More coronavirus data.
In my opinion, those factors will also ultimately
play a key role in determining the Market’s Fair Value [as determined by my
Valuation Model]. But, as I noted above,
there remains so much about them that we simply do not know; so, any attempt to
determine Fair Value would of necessity be by the WAG [wild ass guess] method. In the meantime, investors are pricing many
equities near the same valuations of pre-coronavirus, pre-US/Chinese trade
tensions and pre-riots levels. That
seems overly optimistic to me.
There are two other factors to consider.
[a] short term, US relations with China remain
tenuous. The risk here, of course, is a
major schism {or worse}with a huge trading partner which would certainly be a
negative for the economy and potentially the Markets.,
[b] longer term, with all the spending to
offset the results of a national lockdown {and it seems likely that yet another
stimulus bill will be enacted}, the budget deficit/national debt has gotten out
of hand. As you know, I believe that
once the national debt reaches a certain size relative to GDP {the US, the EU
and Japan are already there}, the debt has a stifling effect on economic
growth.
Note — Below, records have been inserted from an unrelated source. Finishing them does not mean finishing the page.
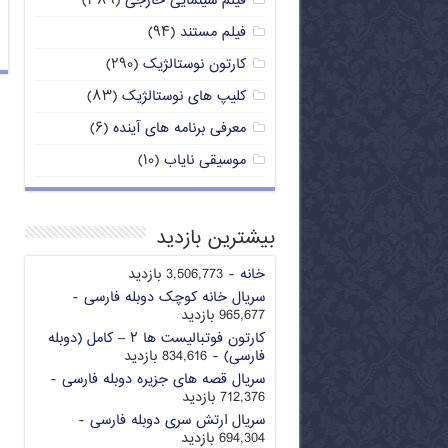
فیلم سینمایی خارجی
(۳۸۹)
فیلم مستند
(۹۴)
کارتون نوستالژیک
(۲۹۰)
کلیپ های نوستالژیک
(۸۳)
معرفی برنامه های آینده
(۶)
موسیقی نایاب
(۱۰)
بیشترین بازدید
خانه
- 3,506,773 بازدید
سریال خانه کوچک دوبله فارسی
-
965,677 بازدید
کارتون فوتبالیست ها ۲ – کامل (دوبله
فارسی)
- 834,616 بازدید
سریال قصه های جزیره دوبله فارسی
-
712,376 بازدید
سریال ارتش سری دوبله فارسی
-
694,304 بازدید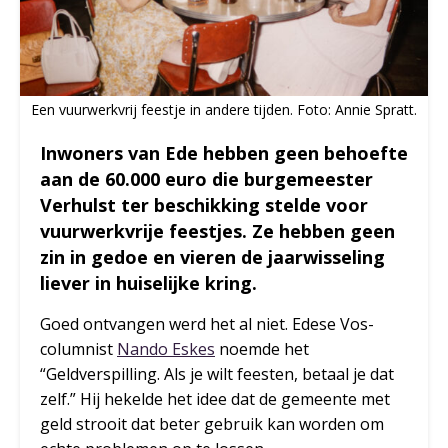
Een vuurwerkvrij feestje in andere tijden. Foto: Annie Spratt.
Inwoners van Ede hebben geen behoefte
aan de 60.000 euro die burgemeester
Verhulst ter beschikking stelde voor
vuurwerkvrije feestjes. Ze hebben geen
zin in gedoe en vieren de jaarwisseling
liever in huiselijke kring.
Goed ontvangen werd het al niet. Edese Vos-
columnist
Nando Eskes
noemde het
“Geldverspilling. Als je wilt feesten, betaal je dat
zelf.” Hij hekelde het idee dat de gemeente met
geld strooit dat beter gebruik kan worden om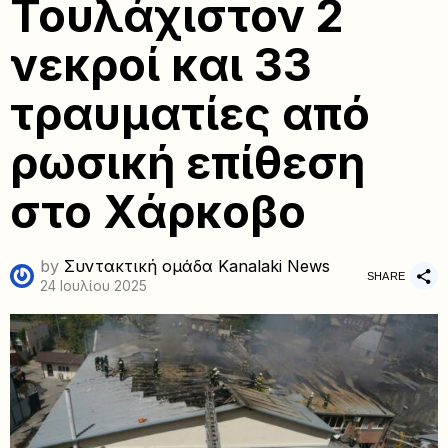
Τουλάχιστον 2
νεκροί και 33
τραυματίες από
ρωσική επίθεση
στο Χάρκοβο
by
Συντακτική ομάδα Kanalaki News
SHARE
24 Ιουλίου 2025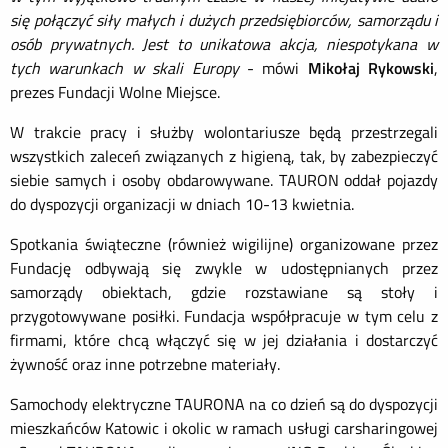
się połączyć siły małych i dużych przedsiębiorców, samorządu i
osób prywatnych. Jest to unikatowa akcja, niespotykana w
tych warunkach w skali Europy
- mówi
Mikołaj Rykowski
,
prezes Fundacji Wolne Miejsce.
W trakcie pracy i służby wolontariusze będą przestrzegali
wszystkich zaleceń związanych z higieną, tak, by zabezpieczyć
siebie samych i osoby obdarowywane. TAURON oddał pojazdy
do dyspozycji organizacji w dniach 10-13 kwietnia.
Spotkania świąteczne (również wigilijne) organizowane przez
Fundację odbywają się zwykle w udostępnianych przez
samorządy obiektach, gdzie rozstawiane są stoły i
przygotowywane posiłki. Fundacja współpracuje w tym celu z
firmami, które chcą włączyć się w jej działania i dostarczyć
żywność oraz inne potrzebne materiały.
Samochody elektryczne TAURONA na co dzień są do dyspozycji
mieszkańców Katowic i okolic w ramach usługi carsharingowej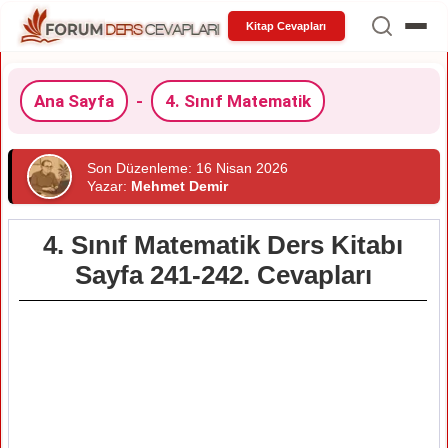
Kitap Cevapları
Ana Sayfa
-
4. Sınıf Matematik
Son Düzenleme: 16 Nisan 2026
Yazar:
Mehmet Demir
4. Sınıf Matematik Ders Kitabı
Sayfa 241-242. Cevapları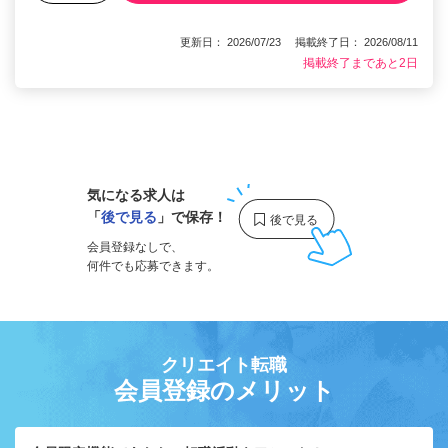
更新日： 2026/07/23 掲載終了日： 2026/08/11
掲載終了まであと2日
1
気になる求人は
「
後で見る
」で保存！
会員登録なしで、
何件でも応募できます。
クリエイト転職
会員登録のメリット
Even under the current best case
{‘V’ shaped} recovery scenario, that extra debt will still be there, usurping
capital from the private sector and inhibiting its growth and
profitability. I believe that the
resulting stunted economic growth will ultimately work its way into equity
valuations.
(2) QEInfinity/Forever. That was helped along this week by the FDIC
loosening the restrictions of Volcker Rule, the net effect of which was to allow
banks to increase the leverage on their capital---just what this asset price
bubble needs. The good news is that the
Fed imposed restrictions on stock buybacks and dividends for at least the third
quarter [for all the good that will do].
As you know, I believe that massive injections
of liquidity by the global central banks’ QEInfinity policies have done little
to spur economic growth and, indeed, have inhibited it by destroying the functionality
of the pricing of risk and the efficient allocation of capital; and that there
will be an ultimate price to pay both for the economy and the securities
markets.
That said, throughout the entire QEInfinity
experiment, investors have shown a complete disregard for its consequences and
instead have used the increased liquidity to bid up asset prices to grossly
inflated valuations. Until that changes,
the bias in stock prices will remain to the upside.
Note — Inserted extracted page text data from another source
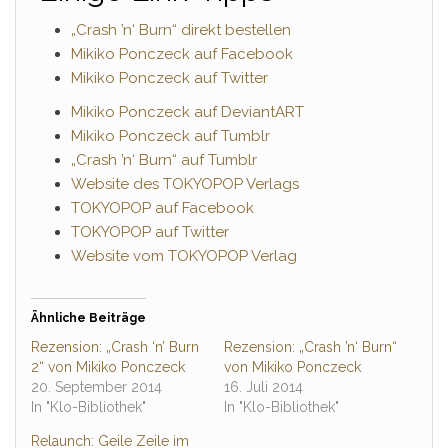
„Crash ’n‘ Burn“ direkt bestellen
Mikiko Ponczeck auf Facebook
Mikiko Ponczeck auf Twitter
Mikiko Ponczeck auf DeviantART
Mikiko Ponczeck auf Tumblr
„Crash ’n‘ Burn“ auf Tumblr
Website des TOKYOPOP Verlags
TOKYOPOP auf Facebook
TOKYOPOP auf Twitter
Website vom TOKYOPOP Verlag
Ähnliche Beiträge
Rezension: „Crash ‘n’ Burn
Rezension: „Crash ’n‘ Burn“
2“ von Mikiko Ponczeck
von Mikiko Ponczeck
20. September 2014
16. Juli 2014
In "Klo-Bibliothek"
In "Klo-Bibliothek"
Relaunch: Geile Zeile im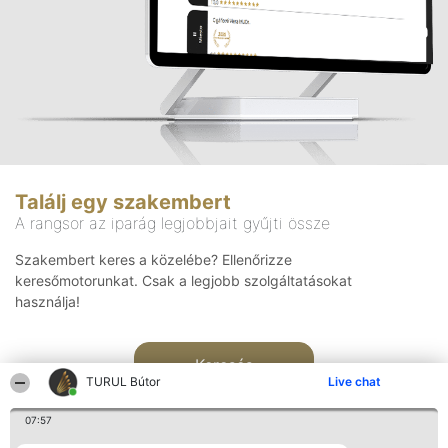
Találj egy szakembert
A rangsor az iparág legjobbjait gyűjti össze
Szakembert keres a közelébe? Ellenőrizze
keresőmotorunkat. Csak a legjobb szolgáltatásokat
használja!
Keresés
TURUL Bútor
Live chat
07:57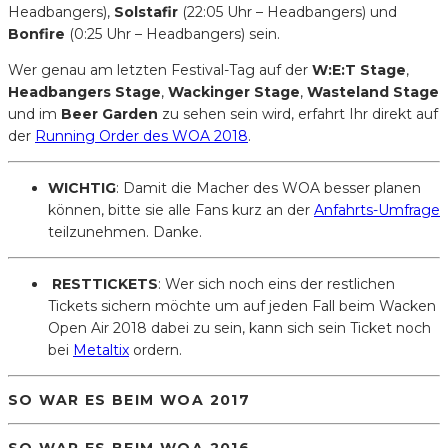
Headbangers),
Solstafir
(22:05 Uhr – Headbangers) und
Bonfire
(0:25 Uhr – Headbangers) sein.
Wer genau am letzten Festival-Tag auf der
W:E:T Stage
,
Headbangers Stage
,
Wackinger Stage
,
Wasteland Stage
und im
Beer Garden
zu sehen sein wird, erfahrt Ihr direkt auf
der
Running Order des WOA 2018
.
WICHTIG
: Damit die Macher des WOA besser planen
können, bitte sie alle Fans kurz an der
Anfahrts-Umfrage
teilzunehmen. Danke.
RESTTICKETS
: Wer sich noch eins der restlichen
Tickets sichern möchte um auf jeden Fall beim Wacken
Open Air 2018 dabei zu sein, kann sich sein Ticket noch
bei
Metaltix
ordern.
SO WAR ES BEIM WOA 2017
SO WAR ES BEIM WOA 2016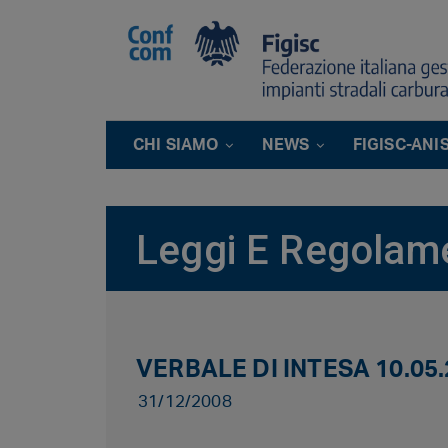
CHI SIAMO
NEWS
FIGISC-ANI
Leggi E Regolam
VERBALE DI INTESA 10.05
31/12/2008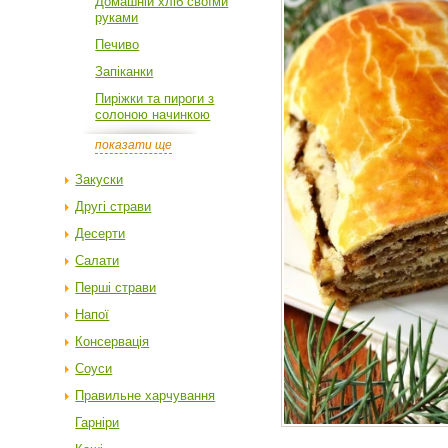
Домашній хліб своїми
руками
Печиво
Запіканки
Пиріжки та пироги з
солоною начинкою
показати ще
Закуски
Другі страви
Десерти
Салати
Перші страви
Напої
Консервація
Соуси
Правильне харчування
Гарніри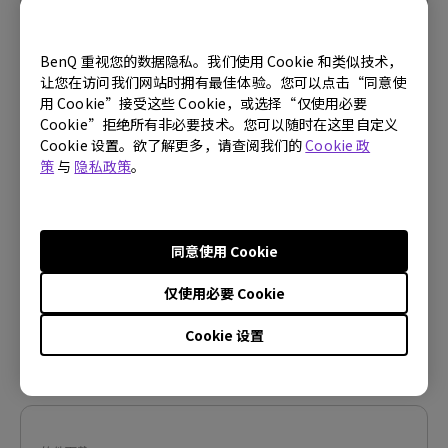
BenQ 重视您的数据隐私。我们使用 Cookie 和类似技术，
让您在访问我们网站时拥有最佳体验。您可以点击“同意使
固件
用 Cookie”接受这些 Cookie，或选择“仅使用必要
Display Quickit for Win (Firmware
Cookie”拒绝所有非必要技术。您可以随时在这里自定义
upgrade tool)
Cookie 设置。欲了解更多，请查阅我们的
Cookie 政
策
与
隐私政策
。
操作系统:
Windows
OS Version:
Windows 10/11
版本:
V1.1.28.0
同意使用 Cookie
更新:
2026/07/14
档案大小:
106.23 MB
仅使用必要 Cookie
下载
Cookie 设置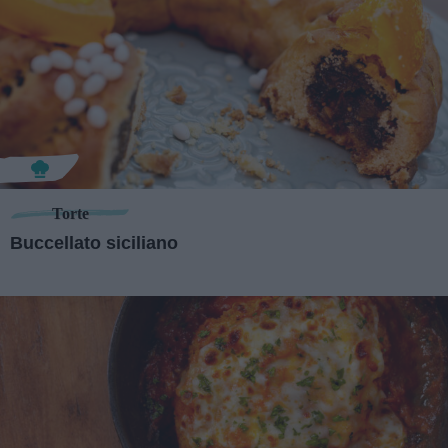
Torte
Buccellato siciliano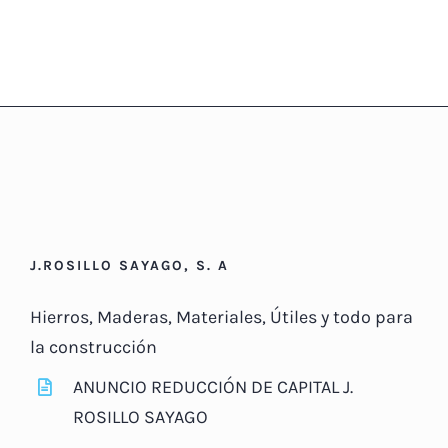
J.ROSILLO SAYAGO, S. A
Hierros, Maderas, Materiales, Útiles y todo para
la construcción
ANUNCIO REDUCCIÓN DE CAPITAL J.
ROSILLO SAYAGO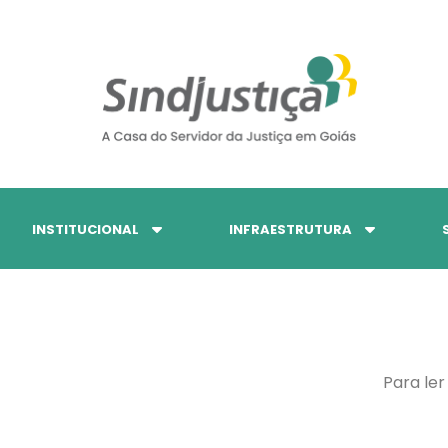
INSTITUCIONAL
INFRAESTRUTURA
Para ler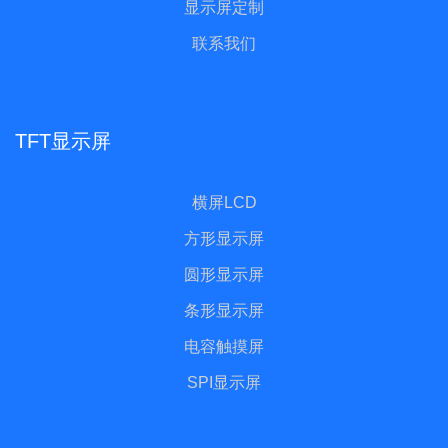
显示屏定制
联系我们
TFT显示屏
横屏LCD
方形显示屏
圆形显示屏
条形显示屏
电容触摸屏
SPI显示屏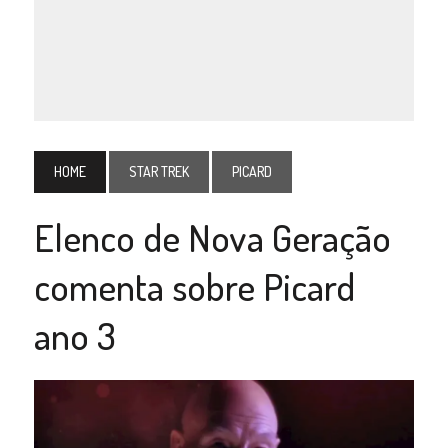
HOME
STAR TREK
PICARD
Elenco de Nova Geração
comenta sobre Picard
ano 3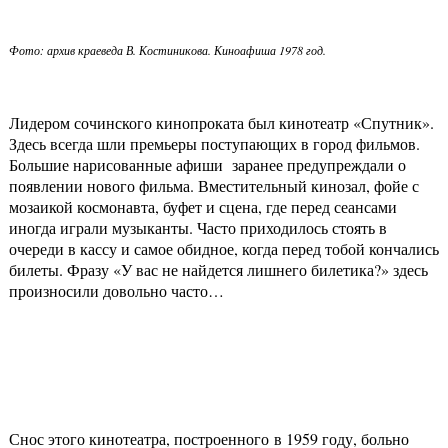
Фото: архив краеведа В. Костиникова. Киноафиша 1978 год.
Лидером сочинского кинопроката был кинотеатр «Спутник».
Здесь всегда шли премьеры поступающих в город фильмов.
Большие нарисованные афиши заранее предупреждали о
появлении нового фильма. Вместительный кинозал, фойе с
мозаикой космонавта, буфет и сцена, где перед сеансами
иногда играли музыканты. Часто приходилось стоять в
очереди в кассу и самое обидное, когда перед тобой кончались
билеты. Фразу «У вас не найдется лишнего билетика?» здесь
произносили довольно часто…
Снос этого кинотеатра, построенного в 1959 году, больно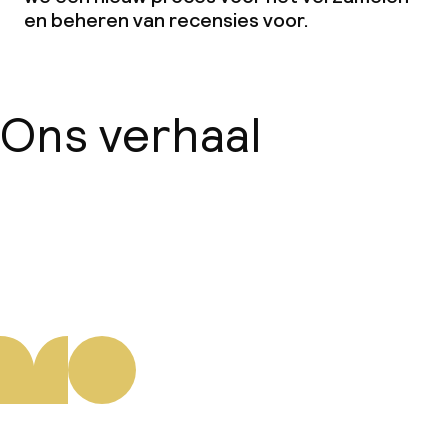
en beheren van recensies voor.
Ons verhaal
Over ons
Bottom line: I believe that the Averages and most segments
of the Market are overvalued [as determined by my Valuation Model]. This is not a time to be buying equities.
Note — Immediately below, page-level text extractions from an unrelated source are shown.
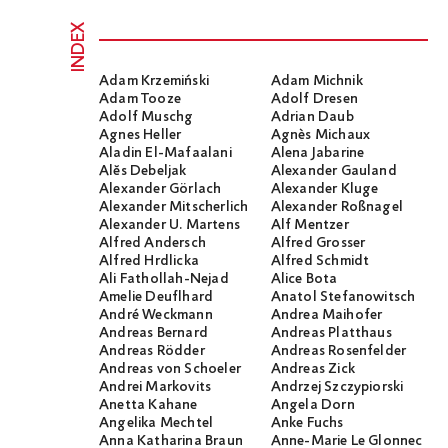
INDEX
Adam Krzemiński
Adam Michnik
Adam Tooze
Adolf Dresen
Adolf Muschg
Adrian Daub
Agnes Heller
Agnès Michaux
Aladin El-Mafaalani
Alena Jabarine
Alĕs Debeljak
Alexander Gauland
Alexander Görlach
Alexander Kluge
Alexander Mitscherlich
Alexander Roßnagel
Alexander U. Martens
Alf Mentzer
Alfred Andersch
Alfred Grosser
Alfred Hrdlicka
Alfred Schmidt
Ali Fathollah-Nejad
Alice Bota
Amelie Deuflhard
Anatol Stefanowitsch
André Weckmann
Andrea Maihofer
Andreas Bernard
Andreas Platthaus
Andreas Rödder
Andreas Rosenfelder
Andreas von Schoeler
Andreas Zick
Andrei Markovits
Andrzej Szczypiorski
Anetta Kahane
Angela Dorn
Angelika Mechtel
Anke Fuchs
Anna Katharina Braun
Anne-Marie Le Glonnec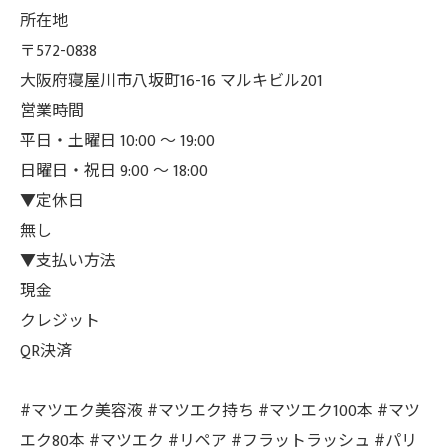
所在地
〒572-0838
大阪府寝屋川市八坂町16-16 マルキビル201
営業時間
平日・土曜日 10:00 ～ 19:00
日曜日・祝日 9:00 ～ 18:00
▼定休日
無し
▼支払い方法
現金
クレジット
QR決済
#マツエク美容液 #マツエク持ち #マツエク100本 #マツ
エク80本 #マツエク #リペア #フラットラッシュ #パリ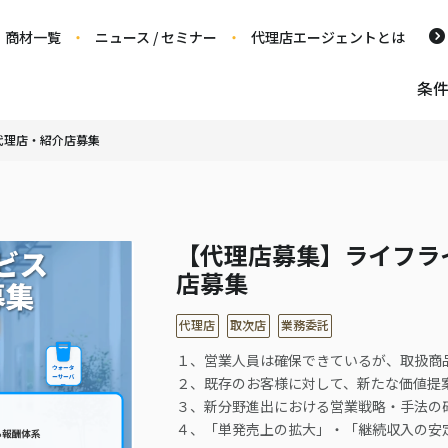
商材一覧
ニュース / セミナー
代理店エージェントとは
条
代理店・紹介店募集
【代理店募集】ライフラ
店募集
代理店
取次店
業務委託
１、営業人員は確保できているが、取扱商
２、既存のお客様に対して、新たな価値提
３、新分野進出における営業戦略・手法の
４、「単発売上の拡大」・「継続収入の安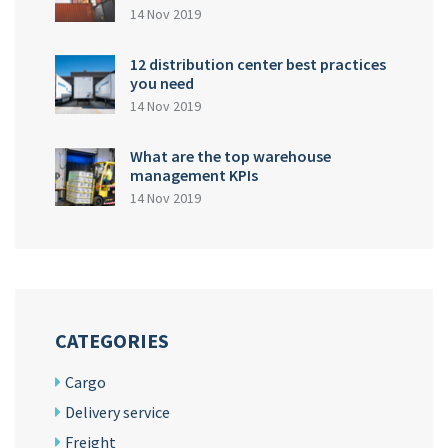
14 Nov 2019
12 distribution center best practices
you need
14 Nov 2019
What are the top warehouse
management KPIs
14 Nov 2019
CATEGORIES
Cargo
Delivery service
Freight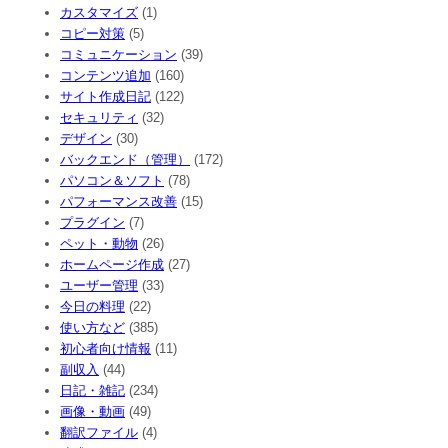
カスタマイズ
(1)
コピー対策
(5)
コミュニケーション
(39)
コンテンツ追加
(160)
サイト作成日記
(122)
セキュリティ
(32)
デザイン
(30)
バックエンド（管理）
(172)
パソコン＆ソフト
(78)
パフォーマンス改善
(15)
プラグイン
(7)
ペット・動物
(26)
ホームページ作成
(27)
ユーザー管理
(33)
今日の料理
(22)
使い方など
(385)
初心者向け情報
(11)
副収入
(44)
日記・雑記
(234)
画像・動画
(49)
翻訳ファイル
(4)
Nonetheless, there are certain segments of the Market that have been
punished severely with the stocks of the
companies serving those industries down 30-70%.
As a result, I will be putting cash to work in these beaten up stocks on
any Market decline.
As a reminder, my Portfolio’s cash position did
not reach its current level as a result of the Valuation Models estimate of
Fair Value for the Averages. Rather I
apply it to each stock in my Portfolio and when a stock reaches its Sell Half
Range (overvalued), I reduce the size of that holding. That forces me to recognize a portion of the
profit of a successful investment and, just as important, build a reserve to
buy stocks cheaply when the inevitable decline occurs.